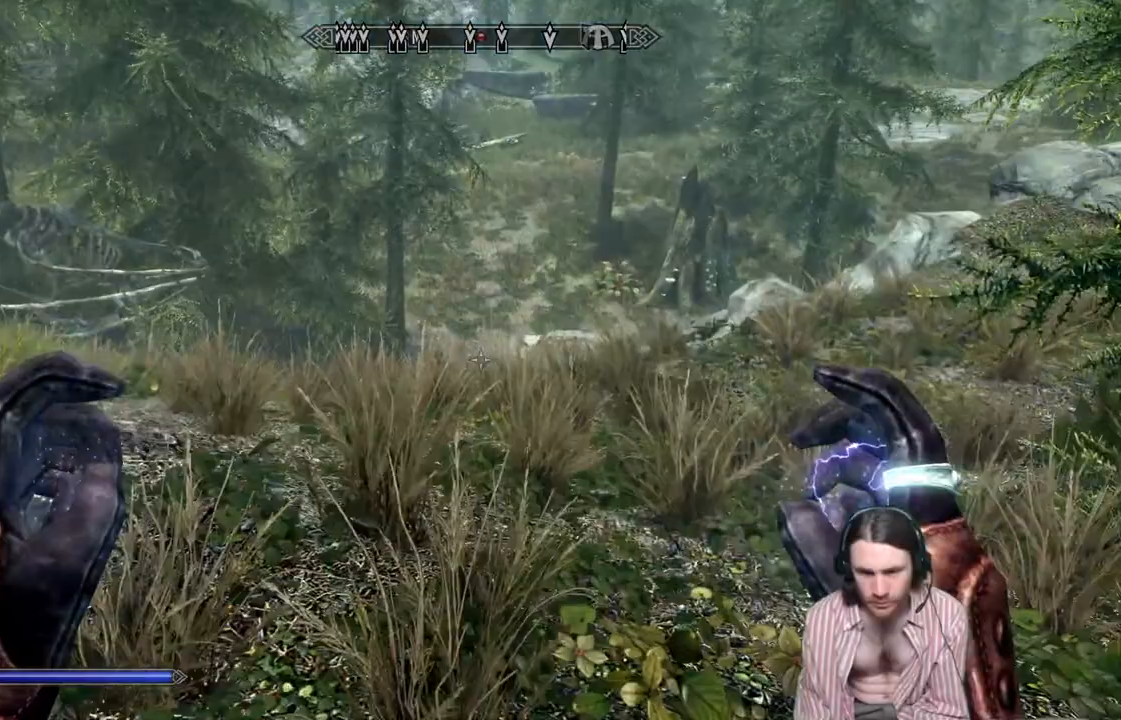
{"buttons": [], "left_stick": "up", "right_stick": "center", "events": []}
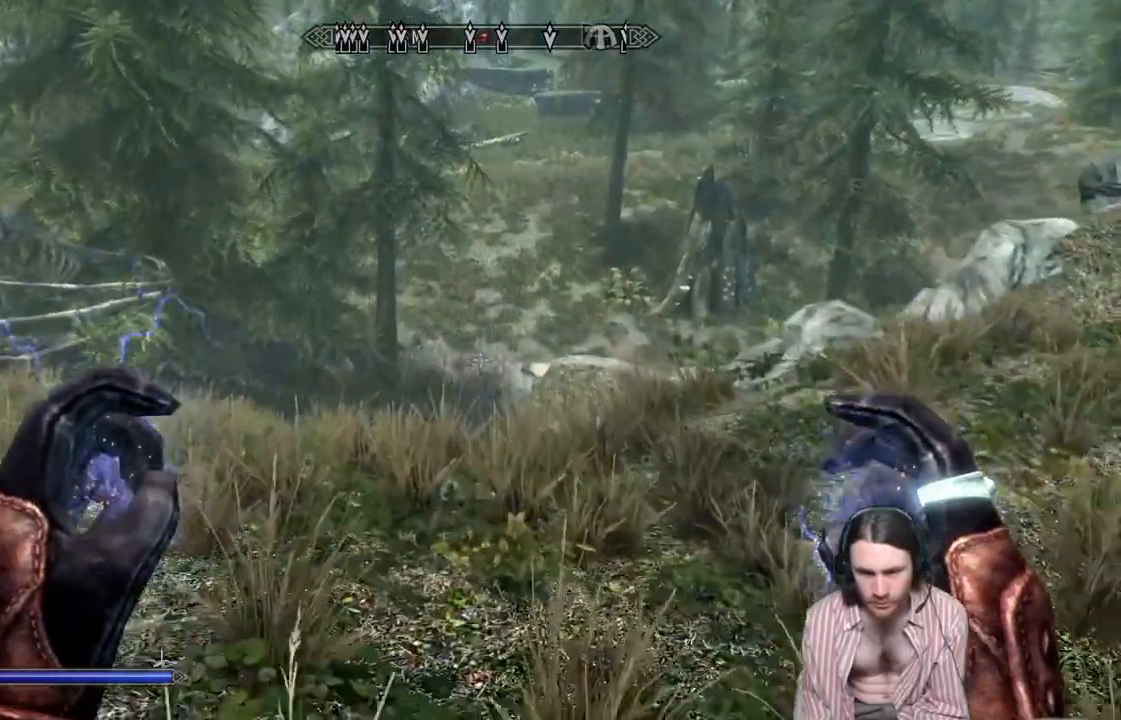
{"buttons": [], "left_stick": "up", "right_stick": "center", "events": []}
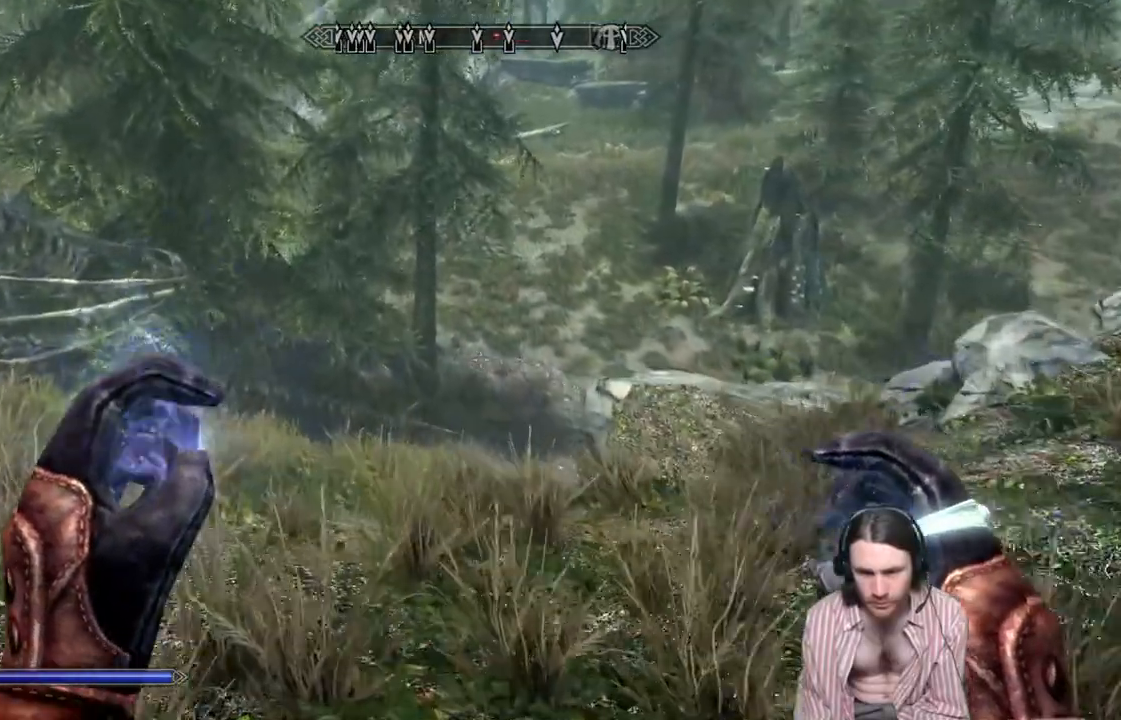
{"buttons": [], "left_stick": "up", "right_stick": "center", "events": []}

□ □ □

Assignment — The result should be a verbatim copy of the data, free of pictures.

Completed exercise —
{"buttons": [], "left_stick": "up", "right_stick": "center", "events": []}
{"buttons": [], "left_stick": "up", "right_stick": "center", "events": []}
{"buttons": [], "left_stick": "up", "right_stick": "center", "events": []}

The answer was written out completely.